▸ Task details: Retype the whole of the data exactly.

[Items from a dataset]

+ + + + +

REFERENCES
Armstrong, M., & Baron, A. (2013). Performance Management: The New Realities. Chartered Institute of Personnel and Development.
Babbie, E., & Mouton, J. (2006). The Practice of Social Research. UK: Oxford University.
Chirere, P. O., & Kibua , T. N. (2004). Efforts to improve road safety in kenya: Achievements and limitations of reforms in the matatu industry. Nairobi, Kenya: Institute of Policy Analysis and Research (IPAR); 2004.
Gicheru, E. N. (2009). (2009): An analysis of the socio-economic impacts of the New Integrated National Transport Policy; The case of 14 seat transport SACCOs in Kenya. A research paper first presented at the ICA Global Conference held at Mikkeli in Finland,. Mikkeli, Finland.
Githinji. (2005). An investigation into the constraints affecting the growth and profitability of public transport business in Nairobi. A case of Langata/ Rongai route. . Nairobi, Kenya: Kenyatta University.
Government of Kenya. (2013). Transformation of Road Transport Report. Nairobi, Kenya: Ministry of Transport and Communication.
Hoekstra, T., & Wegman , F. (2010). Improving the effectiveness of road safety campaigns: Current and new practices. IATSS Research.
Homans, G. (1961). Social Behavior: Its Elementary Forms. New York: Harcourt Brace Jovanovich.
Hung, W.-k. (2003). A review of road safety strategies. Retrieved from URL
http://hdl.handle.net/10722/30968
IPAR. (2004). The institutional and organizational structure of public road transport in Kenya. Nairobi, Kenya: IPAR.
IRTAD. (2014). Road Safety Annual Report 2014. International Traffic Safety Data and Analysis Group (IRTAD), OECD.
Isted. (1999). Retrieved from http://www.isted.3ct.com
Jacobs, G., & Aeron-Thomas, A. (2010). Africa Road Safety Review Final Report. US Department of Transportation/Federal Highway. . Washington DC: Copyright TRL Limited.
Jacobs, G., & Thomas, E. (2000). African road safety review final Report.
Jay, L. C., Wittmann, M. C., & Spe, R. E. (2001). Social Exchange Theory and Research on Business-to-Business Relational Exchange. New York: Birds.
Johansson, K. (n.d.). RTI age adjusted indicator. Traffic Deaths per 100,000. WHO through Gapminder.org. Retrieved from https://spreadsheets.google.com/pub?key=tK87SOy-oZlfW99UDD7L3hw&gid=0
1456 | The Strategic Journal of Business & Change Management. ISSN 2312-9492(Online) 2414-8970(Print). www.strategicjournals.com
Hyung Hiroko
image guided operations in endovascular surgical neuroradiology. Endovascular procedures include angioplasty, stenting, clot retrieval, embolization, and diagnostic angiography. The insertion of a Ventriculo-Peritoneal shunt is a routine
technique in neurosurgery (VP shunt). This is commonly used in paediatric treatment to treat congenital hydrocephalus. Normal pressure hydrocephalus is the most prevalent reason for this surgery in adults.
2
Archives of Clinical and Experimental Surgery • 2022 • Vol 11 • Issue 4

+ + + + +

▸ Output of the task:
REFERENCES
Armstrong, M., & Baron, A. (2013). Performance Management: The New Realities. Chartered Institute of Personnel and Development.
Babbie, E., & Mouton, J. (2006). The Practice of Social Research. UK: Oxford University.
Chirere, P. O., & Kibua , T. N. (2004). Efforts to improve road safety in kenya: Achievements and limitations of reforms in the matatu industry. Nairobi, Kenya: Institute of Policy Analysis and Research (IPAR); 2004.
Gicheru, E. N. (2009). (2009): An analysis of the socio-economic impacts of the New Integrated National Transport Policy; The case of 14 seat transport SACCOs in Kenya. A research paper first presented at the ICA Global Conference held at Mikkeli in Finland,. Mikkeli, Finland.
Githinji. (2005). An investigation into the constraints affecting the growth and profitability of public transport business in Nairobi. A case of Langata/ Rongai route. . Nairobi, Kenya: Kenyatta University.
Government of Kenya. (2013). Transformation of Road Transport Report. Nairobi, Kenya: Ministry of Transport and Communication.
Hoekstra, T., & Wegman , F. (2010). Improving the effectiveness of road safety campaigns: Current and new practices. IATSS Research.
Homans, G. (1961). Social Behavior: Its Elementary Forms. New York: Harcourt Brace Jovanovich.
Hung, W.-k. (2003). A review of road safety strategies. Retrieved from URL
http://hdl.handle.net/10722/30968
IPAR. (2004). The institutional and organizational structure of public road transport in Kenya. Nairobi, Kenya: IPAR.
IRTAD. (2014). Road Safety Annual Report 2014. International Traffic Safety Data and Analysis Group (IRTAD), OECD.
Isted. (1999). Retrieved from http://www.isted.3ct.com
Jacobs, G., & Aeron-Thomas, A. (2010). Africa Road Safety Review Final Report. US Department of Transportation/Federal Highway. . Washington DC: Copyright TRL Limited.
Jacobs, G., & Thomas, E. (2000). African road safety review final Report.
Jay, L. C., Wittmann, M. C., & Spe, R. E. (2001). Social Exchange Theory and Research on Business-to-Business Relational Exchange. New York: Birds.
Johansson, K. (n.d.). RTI age adjusted indicator. Traffic Deaths per 100,000. WHO through Gapminder.org. Retrieved from https://spreadsheets.google.com/pub?key=tK87SOy-oZlfW99UDD7L3hw&gid=0
1456 | The Strategic Journal of Business & Change Management. ISSN 2312-9492(Online) 2414-8970(Print). www.strategicjournals.com
Hyung Hiroko
image guided operations in endovascular surgical neuroradiology. Endovascular procedures include angioplasty, stenting, clot retrieval, embolization, and diagnostic angiography. The insertion of a Ventriculo-Peritoneal shunt is a routine
technique in neurosurgery (VP shunt). This is commonly used in paediatric treatment to treat congenital hydrocephalus. Normal pressure hydrocephalus is the most prevalent reason for this surgery in adults.
2
Archives of Clinical and Experimental Surgery • 2022 • Vol 11 • Issue 4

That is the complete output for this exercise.